Cuando arranque te dejaré unos libros y notas, guárdalos. Me he acostumbrado anto a leer y estudiar que es una segunda naturaleza y hace más grande el contraste con mi aventurerismo.

Como siempre, te había hecho un versito y, como siempre, lo rompí. Cada vez soy major crítico y no quiero que me pasen accidentes como los de la otra vez.

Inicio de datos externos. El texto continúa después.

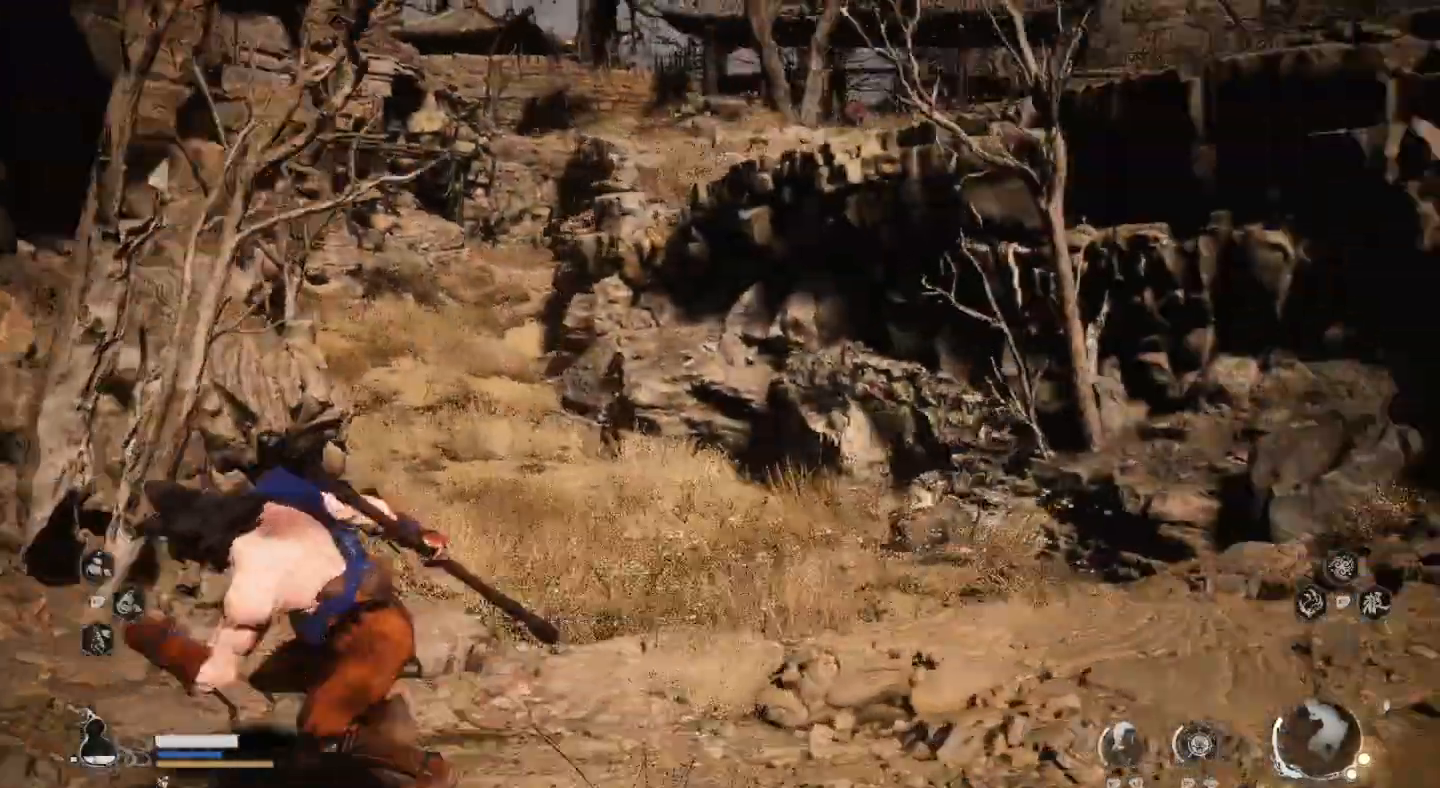
{"buttons": [], "left_stick": "left", "right_stick": "left", "events": [[133, "right_stick", "center"], [433, "right_stick", "left"]]}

Ahora, que estoy encarcelado, sin enemigos en las cercanías ni entuertos a la vista, la necesidad de ti se hace virulenta y también fisiológica y no siempre pueden calmarlas Karl Marx o Vladimir Ilich.

Dale el beso especial a la cumpleañera; no le mando nada porque es mejor desaparecer totalmente.  Te vi de poses en una tribuna, estás de lo más bien, casi como en los días felices de Santa Clara. Yo también me aproximé a ese ideal, pero ahora vuelvo a ser el insignificante Sansón Pelao.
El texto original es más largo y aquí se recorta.